Предел забвения | страница 101
Такие пионы — я знал это, — привезенные с дачи, распустились сейчас на могиле Второго деда, запустив вглубь чуткие кожистые корешки; есть смертные цветы — те, которые не просто уместны пред лицом свершившейся гибели, но как бы венчают и оттеняют ее; те, чья травяная плоть ближе всего к человеческой плоти и потому может прямо и переносно быть ею в обряде похорон, расти на земле кладбища, не терпящей случайных посадок; бордовые пионы — в их бутоны часто заползали маленькие черные муравьи; темное пятнышко на зеленом, провозвестник будущего тления.
Старухины пальцы неловко держали перехваченные обрывком бинта цветы; пионы рассыпались, клонились в разные стороны, и казалось, будто внутри у старухи происходит то же самое: жизнь ее, которую уже почти ничто не удерживает в единстве, вот-вот распадется, и старуха старается только донести ее в укрытие дома и остаться наедине с трудом кончины. Непроданные цветы мешали, руки не могли за ними уследить, руки уже почти умерли, жизнь собралась ближе к сердцу, к животу.

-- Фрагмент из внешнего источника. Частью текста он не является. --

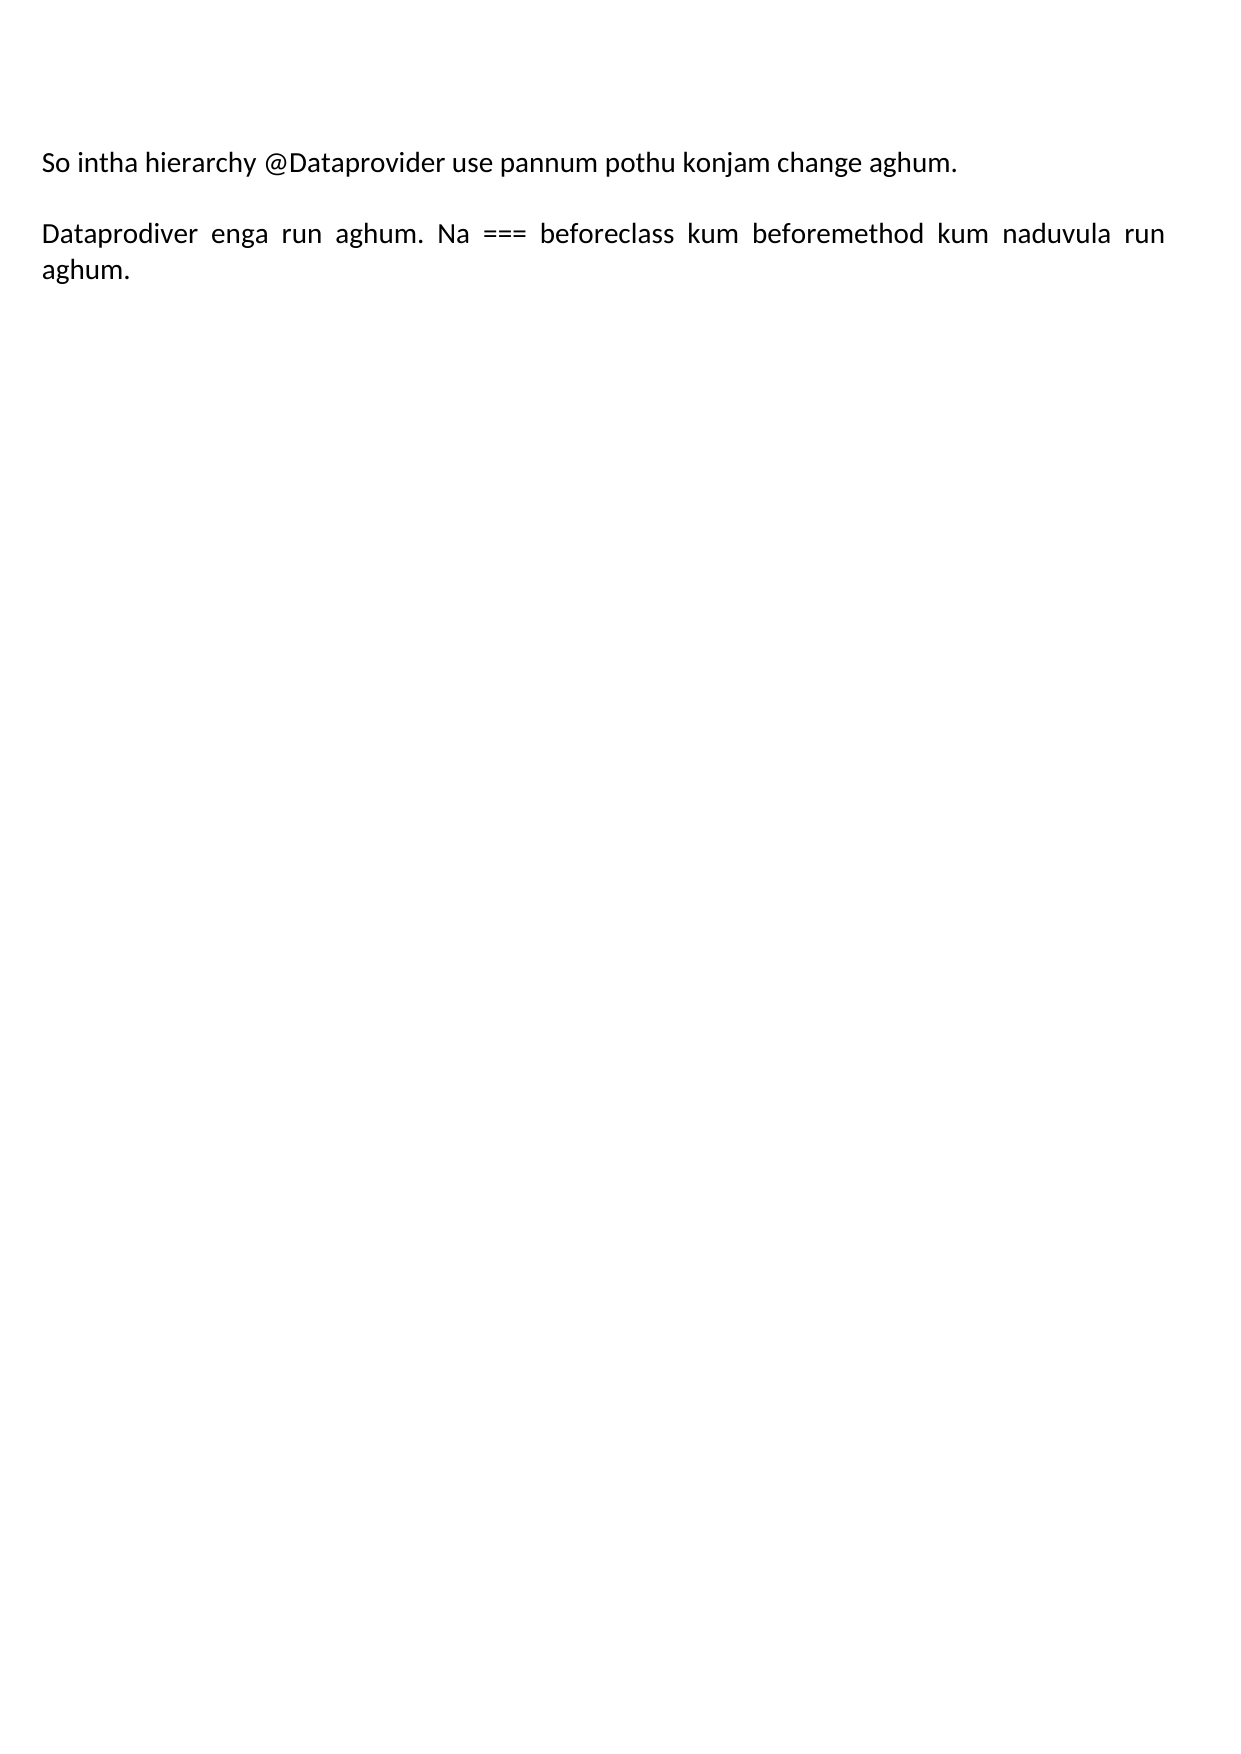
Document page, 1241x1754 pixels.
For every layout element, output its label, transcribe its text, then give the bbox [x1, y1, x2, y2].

list So intha hierarchy @Dataprovider use pannum pothu konjam change aghum. [42, 144, 1167, 179]
list Dataprodiver enga run aghum. Na === beforeclass kum beforemethod kum naduvula run aghum. [42, 215, 1167, 286]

Я понял, что не могу сейчас сесть в поезд, оставив ее на перроне; я узнал ее — так, как узнаются люди, которые являются нам, бывает, несколько раз, и они — разные, но по отношению к нам они есть один человек — наперсник, безмолвный советчик, утешитель.

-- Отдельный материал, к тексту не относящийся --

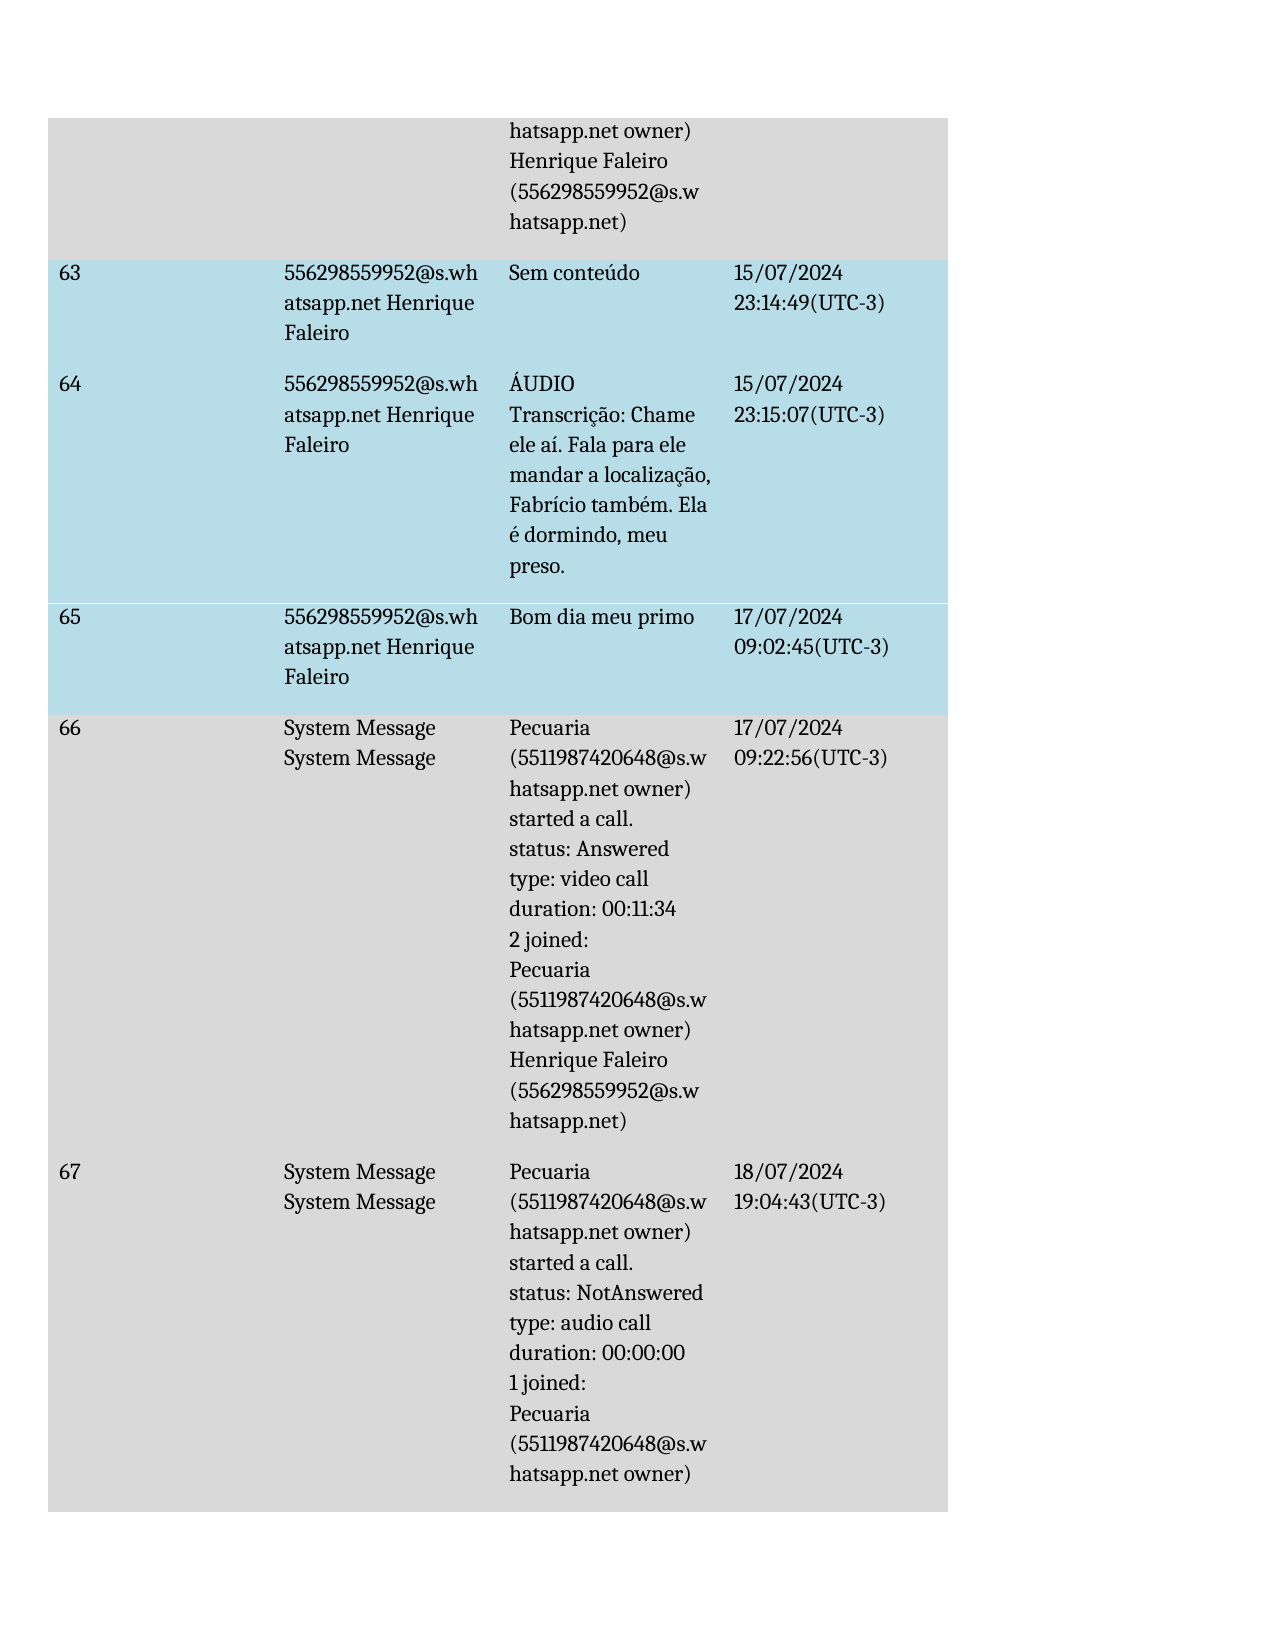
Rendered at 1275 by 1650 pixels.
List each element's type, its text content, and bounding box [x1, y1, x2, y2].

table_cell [273, 1159, 498, 1512]
table_cell 66 [48, 715, 273, 1159]
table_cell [723, 118, 948, 260]
table_cell Bom dia meu primo [498, 604, 723, 715]
table_cell 62 [48, 118, 273, 260]
table_cell 17/07/2024 09:02:45(UTC-3) [723, 604, 948, 715]
table_cell 556298559952@s.whatsapp.net Henrique Faleiro [273, 260, 498, 371]
table_cell 63 [48, 260, 273, 371]
table_cell 556298559952@s.whatsapp.net Henrique Faleiro [273, 371, 498, 603]
table_cell Pecuaria (5511987420648@s.whatsapp.net owner) started a call. status: Answered type: video call duration: 00:11:34 2 joined: Pecuaria (5511987420648@s.whatsapp.net owner) Henrique Faleiro (556298559952@s.whatsapp.net) [498, 715, 723, 1159]
table_cell Sem conteúdo [498, 260, 723, 371]
table_cell 15/07/2024 23:15:07(UTC-3) [723, 371, 948, 603]
table_cell 556298559952@s.whatsapp.net Henrique Faleiro [273, 604, 498, 715]
table_cell 65 [48, 604, 273, 715]
table_cell ÁUDIO Transcrição: Chame ele aí. Fala para ele mandar a localização, Fabrício também. Ela é dormindo, meu preso. [498, 371, 723, 603]
table_cell 18/07/2024 19:04:43(UTC-3) [723, 1159, 948, 1512]
table_cell 64 [48, 371, 273, 603]
table_cell 17/07/2024 09:22:56(UTC-3) [723, 715, 948, 1159]
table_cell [273, 118, 498, 260]
table_cell System Message System Message [273, 715, 498, 1159]
table_cell Pecuaria (5511987420648@s.whatsapp.net owner) started a call. status: NotAnswered type: audio call duration: 00:00:00 1 joined: Pecuaria (5511987420648@s.whatsapp.net owner) [498, 1159, 723, 1512]
table_cell 15/07/2024 23:14:49(UTC-3) [723, 260, 948, 371]
table_cell 67 [48, 1159, 273, 1512]
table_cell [498, 118, 723, 260]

Прежде я видел ее лишь дважды — в переходе метро около дома. Она давала мне излечение от самовлюбленности горя и самонадеянности обиды; были поздние вечера жаркого и пыльного лета, и что-то бродило в людях, вспыхивая то бессмысленной дракой, то бранью, то бьющимся стеклом; воздух стал душен, в нем скоротечно увядали цветы, сникали листья; я возвращался домой, замкнувшись на своих горе и обиде, ожесточась так, что начинал спотыкаться — все было поперек, не с руки, не в жилу, — и оба раза в переходе метро стояла в поздний час старуха в детском вязаном чепчике, в застиранном платье, старом-старом, по фасону ее девичьих лет. Что-то было в ней от чистоплотной мыши, прижившейся у людей: седые волосики над губой, ветхость ткани, где нить уже лишь в треть силы держит нить, подслеповатость, слабость, ясность ума на маленьком, размером в оправу очков, пятачке повседневных забот. Стояла она не робко и не искательно, но не отнимая ничьего внимания; перед ней на картонном ящике были саженцы комнатных цветов в пластиковых стаканчиках и отдельно, в банке, когтистое перо столетника.
В ней была безропотность перед Богом; нам кажется, что безропотный означает готовый все сносить, но это говорит в нас гордыня, бухгалтерское представление о справедливости и воздаянии; действительная же безропотность там, где уже снято противоречие — сносить или не сносить, терпеть или не терпеть, где равно возможно и то и другое, — но не возвышая свой голос на Бога. И встречаясь с этой старухой, ты знал, что с ней ничего не случится в скверном вечернем метро; все твои обиды, тревоги, печали не то чтобы казались постыдно малыми в ее присутствии — они становились несуществующими; только что ты мучился, в солнечном сплетении сидел скользкий, холодный, ядовитый комок — и все это исчезало.